I’m on a diet of tears —
Tears for breakfast, tears for supper.
All day long
People knock at my door,
Pestering,
“Where is this God of yours?”
These are the things I go over and over,
Emptying out the pockets of my life.
(vv 1-4)
Empty-Pocket Prayers
There are days when we reach down deep and pull the pockets of our heart inside out and empty them. Its funny what we carry in our pockets. In an episode from that old classic Leave It To Beaver, the ever-present mom, June Cleaver, is pulling things from Beaver’s pockets before laundering his jeans. Ward Cleaver walks in and she points out the variety of curious items, including a dog tooth. When she asks Ward why in the world a boy would want to keep a dog tooth in his pocket, he thinks for a moment and then responds, “I don’t know, but I do know that I wouldn’t trust any boys who didn’t want to.”
I think God totally understands, and even delights in, the things we hold in the pockets of our hearts. And in doing so, he has great compassion for us when we turn them out. Memories and dreams, longings and desires. We carry these things around with us, saving them for the perfect time to pull them out and enjoy them. But often life doesn’t work out that way. Our treasures cannot be saved up. Moth and rust do destroy. Thieves break in and steal. Divorce is one thief; disease is another. Even the natural process of aging steals the treasures of our youth (as this menopausal mama can personally attest). War, natural disasters, political strife, and corruption all take their toll.
No one thinks for a moment that Hannah’s barren womb is her own fault. She is both lovely and loved. Yet the pockets of her heart are turned out, emptied. And she lives on a diet of tears. So she prays, thirsting for God-alive. She places her dream on the altar asking God for his answer. And without knowing how God will respond, she gets up from the altar with a lightened spirit, a restored appetite, and a radiant glow to her face.

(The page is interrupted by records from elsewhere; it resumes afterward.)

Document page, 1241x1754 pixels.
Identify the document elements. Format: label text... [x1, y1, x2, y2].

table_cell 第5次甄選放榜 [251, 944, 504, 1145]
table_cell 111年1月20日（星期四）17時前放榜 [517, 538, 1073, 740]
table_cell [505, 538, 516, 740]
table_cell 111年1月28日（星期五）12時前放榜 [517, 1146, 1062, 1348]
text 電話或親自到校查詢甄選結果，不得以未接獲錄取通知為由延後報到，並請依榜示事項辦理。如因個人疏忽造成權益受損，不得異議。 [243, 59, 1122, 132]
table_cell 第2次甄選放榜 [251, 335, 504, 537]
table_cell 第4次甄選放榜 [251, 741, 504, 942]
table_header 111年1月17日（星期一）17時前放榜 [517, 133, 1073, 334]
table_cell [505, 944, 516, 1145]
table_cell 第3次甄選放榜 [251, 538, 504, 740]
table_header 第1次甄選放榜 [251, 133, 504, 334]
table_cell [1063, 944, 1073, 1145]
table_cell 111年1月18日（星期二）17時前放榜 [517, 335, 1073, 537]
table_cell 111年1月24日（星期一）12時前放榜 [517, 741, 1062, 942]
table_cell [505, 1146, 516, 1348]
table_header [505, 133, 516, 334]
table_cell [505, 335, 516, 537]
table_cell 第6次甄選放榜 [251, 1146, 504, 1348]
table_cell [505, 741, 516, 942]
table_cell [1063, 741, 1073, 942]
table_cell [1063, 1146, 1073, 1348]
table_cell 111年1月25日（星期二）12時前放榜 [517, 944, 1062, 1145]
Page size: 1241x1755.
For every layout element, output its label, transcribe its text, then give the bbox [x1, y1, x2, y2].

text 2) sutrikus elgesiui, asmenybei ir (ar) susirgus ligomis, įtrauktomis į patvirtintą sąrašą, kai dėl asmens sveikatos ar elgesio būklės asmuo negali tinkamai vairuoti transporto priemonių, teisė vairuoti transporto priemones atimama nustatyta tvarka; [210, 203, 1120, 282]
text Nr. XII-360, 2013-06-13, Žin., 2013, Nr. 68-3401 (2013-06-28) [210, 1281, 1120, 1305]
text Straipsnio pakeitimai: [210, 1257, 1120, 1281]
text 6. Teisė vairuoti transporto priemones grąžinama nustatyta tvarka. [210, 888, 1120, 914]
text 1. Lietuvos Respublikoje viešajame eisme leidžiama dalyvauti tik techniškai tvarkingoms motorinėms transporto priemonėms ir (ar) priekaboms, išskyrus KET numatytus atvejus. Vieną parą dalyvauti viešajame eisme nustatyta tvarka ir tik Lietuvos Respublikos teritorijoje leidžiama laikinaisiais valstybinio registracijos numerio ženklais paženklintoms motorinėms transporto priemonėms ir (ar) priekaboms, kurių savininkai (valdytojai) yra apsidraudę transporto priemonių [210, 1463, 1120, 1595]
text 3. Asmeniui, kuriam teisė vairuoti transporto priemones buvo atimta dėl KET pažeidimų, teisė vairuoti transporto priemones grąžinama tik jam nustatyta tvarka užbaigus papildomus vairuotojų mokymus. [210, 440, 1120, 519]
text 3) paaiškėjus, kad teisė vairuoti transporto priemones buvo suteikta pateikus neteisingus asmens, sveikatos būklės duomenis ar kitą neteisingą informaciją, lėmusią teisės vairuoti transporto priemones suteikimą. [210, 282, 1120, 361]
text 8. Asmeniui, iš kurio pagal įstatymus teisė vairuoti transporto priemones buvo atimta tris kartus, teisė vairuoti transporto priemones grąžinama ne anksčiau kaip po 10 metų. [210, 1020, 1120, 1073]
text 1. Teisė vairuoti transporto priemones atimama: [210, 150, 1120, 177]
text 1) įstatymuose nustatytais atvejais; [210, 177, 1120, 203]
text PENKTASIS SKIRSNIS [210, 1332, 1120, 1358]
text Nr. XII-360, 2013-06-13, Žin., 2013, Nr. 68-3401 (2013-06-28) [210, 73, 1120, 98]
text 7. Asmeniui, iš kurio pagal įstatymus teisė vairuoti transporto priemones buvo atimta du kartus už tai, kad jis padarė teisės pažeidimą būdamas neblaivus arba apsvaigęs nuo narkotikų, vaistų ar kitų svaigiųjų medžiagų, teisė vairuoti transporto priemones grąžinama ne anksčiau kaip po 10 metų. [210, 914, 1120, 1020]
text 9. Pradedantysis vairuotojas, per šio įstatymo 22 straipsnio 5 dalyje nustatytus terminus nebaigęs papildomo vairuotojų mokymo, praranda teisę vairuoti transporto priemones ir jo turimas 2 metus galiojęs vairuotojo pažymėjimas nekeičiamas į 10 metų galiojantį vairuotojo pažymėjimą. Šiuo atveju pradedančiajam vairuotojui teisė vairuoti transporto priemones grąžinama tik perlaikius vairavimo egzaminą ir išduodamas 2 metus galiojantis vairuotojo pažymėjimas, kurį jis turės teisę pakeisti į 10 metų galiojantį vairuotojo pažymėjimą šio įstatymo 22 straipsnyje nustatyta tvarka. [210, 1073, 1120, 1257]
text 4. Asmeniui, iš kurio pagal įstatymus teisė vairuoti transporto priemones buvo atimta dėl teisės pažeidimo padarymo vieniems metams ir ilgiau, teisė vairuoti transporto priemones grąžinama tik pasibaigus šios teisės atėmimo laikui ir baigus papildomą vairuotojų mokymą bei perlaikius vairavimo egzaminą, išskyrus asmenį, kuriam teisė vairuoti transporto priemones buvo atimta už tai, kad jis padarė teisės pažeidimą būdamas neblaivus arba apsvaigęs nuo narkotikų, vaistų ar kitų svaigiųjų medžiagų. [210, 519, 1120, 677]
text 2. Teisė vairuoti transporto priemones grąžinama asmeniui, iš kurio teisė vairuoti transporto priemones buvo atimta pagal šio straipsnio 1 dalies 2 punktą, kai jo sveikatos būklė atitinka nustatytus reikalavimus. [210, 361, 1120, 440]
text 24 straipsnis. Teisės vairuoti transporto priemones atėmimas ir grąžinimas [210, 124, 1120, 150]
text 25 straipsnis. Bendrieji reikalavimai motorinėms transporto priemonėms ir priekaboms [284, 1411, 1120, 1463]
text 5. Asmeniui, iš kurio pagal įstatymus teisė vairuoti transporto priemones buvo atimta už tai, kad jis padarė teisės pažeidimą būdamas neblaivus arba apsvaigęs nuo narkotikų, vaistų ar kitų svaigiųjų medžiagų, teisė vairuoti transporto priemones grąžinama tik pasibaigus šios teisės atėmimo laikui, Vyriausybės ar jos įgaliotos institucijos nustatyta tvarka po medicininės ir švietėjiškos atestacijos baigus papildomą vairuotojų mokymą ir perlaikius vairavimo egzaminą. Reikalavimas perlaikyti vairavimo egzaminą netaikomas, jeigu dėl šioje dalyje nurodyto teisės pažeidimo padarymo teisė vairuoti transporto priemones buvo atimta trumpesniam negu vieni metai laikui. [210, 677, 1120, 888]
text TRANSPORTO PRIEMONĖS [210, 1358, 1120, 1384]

She has emptied her pockets into the hands of God-alive and he is holding her treasures now.
When Hannah’s baby was born, she named him Samuel, meaning “God listened.” Samuel became one of Israel’s greatest judges, a priest and leader mentioned in the Hebrews 11 Hall of Faith. And it all started with Hannah’s empty-pocket prayer, when the only One she could depend on to know her hurt and hear her heart was God-alive.
God does that. He works your wounds and mine into a plan of redemption that reaches so far beyond us it becomes a part of the story he is writing in this world, a story that goes out from us to others in restoration and grace.
Adapted from Soulfriends: What Every Woman Needs to Grow in Her Faith (Zondervan 2014).